Same with you.  Recruiters aren't the arbiters of whether or not you will be successful, the MCC's are.  The recruiters job is to take make sure you meet basical eligibility, give prospects information about the CF, and a few other things.  They DO NOT evaluate your quals or job experience, MCC's do that. The PPR (once again for those who didn't read my post the first time) is a fairly rigid grid scoring system.  There isn't anything really to interpret.  Its also not a deal breaker, if you have a high PPR score, it just means we will process your file faster, because based on our stats, those with a high PPR tend to have a better chance of being selected, but thats not always the case.  And with our limited resources its a quick tool to figure out who we should spend time moving through the system.  

Before a mod steps in to remind people, if you have no first hand knowledge of how/why CFRCs do what we do, then refrain from guessing and assuming things.


----------



## Trick (2 Aug 2012)

I'm a little confused, didn't you say:



			
				Hatchet Man said:
			
		

> Basically is its a prescreening tool used by the recruiters to determine which files should be processed quickly.  It takes into account work history,* education, volunteer experience and physical activity.*



I don't mean to portray myself as an expert, I was just talking from my own experience with recruiting.
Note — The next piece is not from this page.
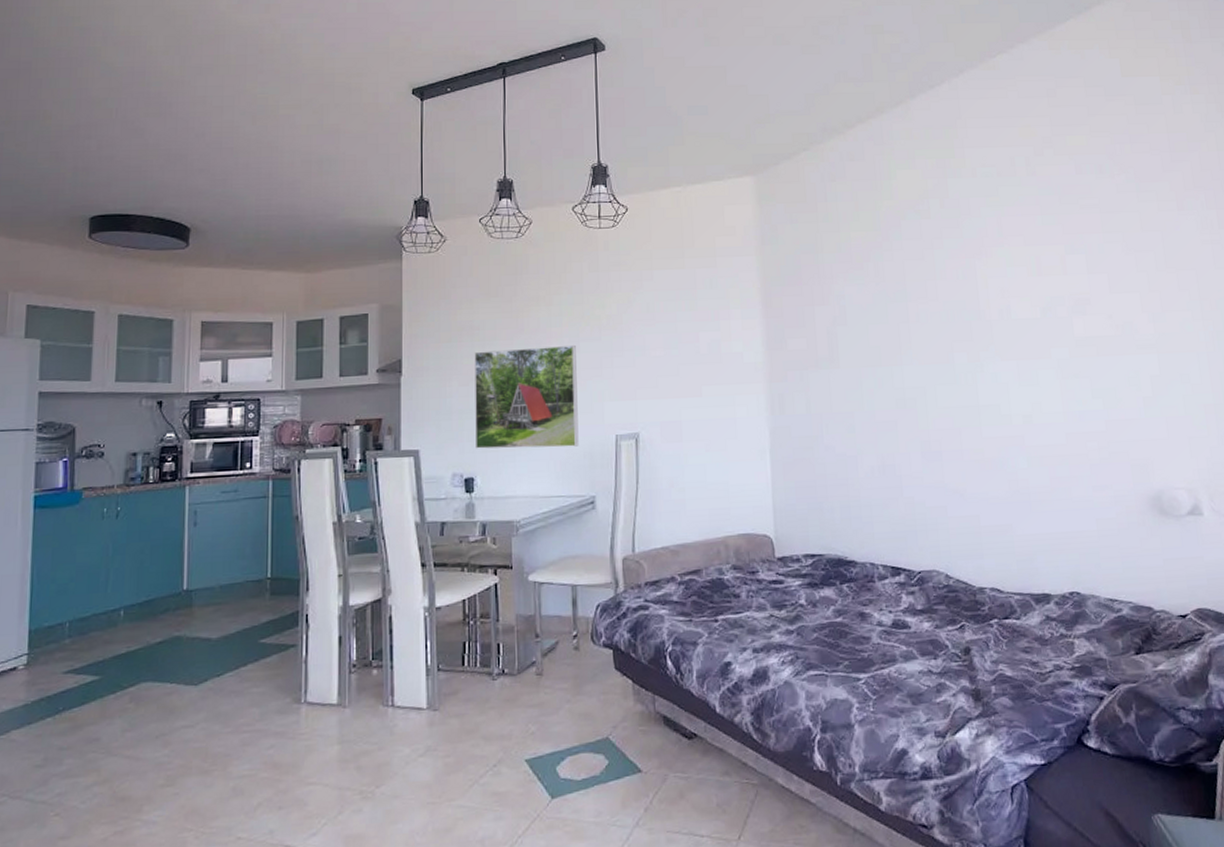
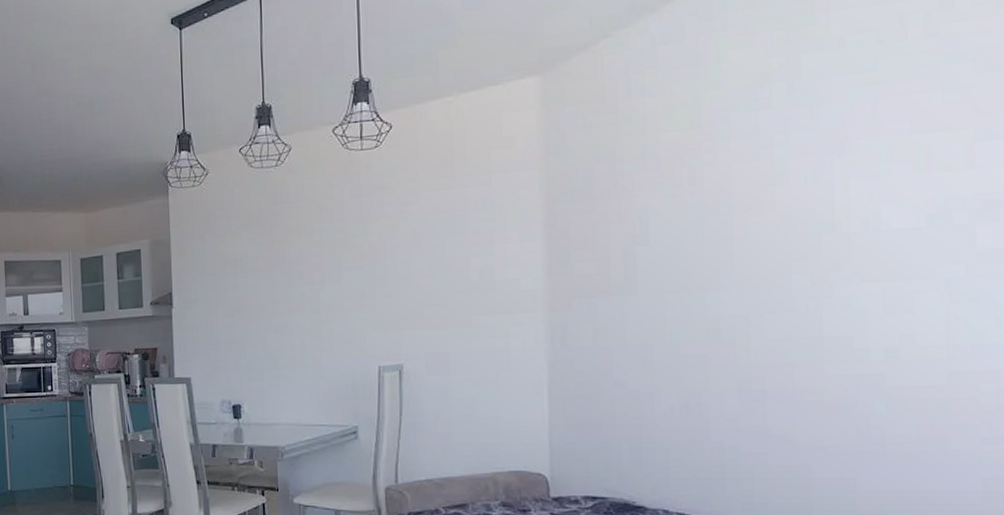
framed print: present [474,344,579,449] -> none [238,274,341,378]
I was a 4, one point shy of a 5 and I've spent the last 7 years in school with just a smattering of part-time or summer jobs in between.

It doesn't matter for me since I'm past that point, but for everyone else, is PPR based solely on work history, or all the things listed above?


----------



## The_Falcon (2 Aug 2012)

Trick said:
			
		

> I'm a little confused, didn't you say:
> 
> I don't mean to portray myself as an expert, I was just talking from my own experience with recruiting. I was a 4, one point shy of a 5 and I've spent the last 7 years in school with just a smattering of part-time or summer jobs in between.
> 
> It doesn't matter for me since I'm past that point, but for everyone else, is PPR based solely on work history, or all the things listed above?



I know what I said, your are assuming that the earlier part of the recruiting proces goes into far more depth in the early stages (particularly figuring out your PPR) than is actually the case.  All those factors make up the PPR, but only insofar as to figure out where you place on the points grid.  2 years work history = x points, 5 years = y points.  The pertinant details such as where you worked and what you did are irrelevant for the most part (caveat is you can score higher if your work history is MOSID related ie you work as a mechanic and you are applying for Vehicle Technician).


----------



## aesop081 (2 Aug 2012)

HM, stop. You know damned well by now that the applicants are the hands down "experts" in all this. Please keep your "facts", "expertise" and "explanations" to yourself. We value "staying in your lane" here.


----------



## Trick (2 Aug 2012)

Ok, I think I misunderstood what you were getting at. I was just relating my own experience because I didn't want people thinking the only way to get a high PPR is normal "work experience".


----------



## The_Falcon (2 Aug 2012)

CDN Aviator said:
			
		

> HM, stop. You know damned well by now that the applicants are the hands down "experts" in all this. Please keep your "facts", "expertise" and "explanations" to yourself. We value "staying in your lane" here.



I know I know but I am a CrossFitter, which means I am a crazy masochist  8)


----------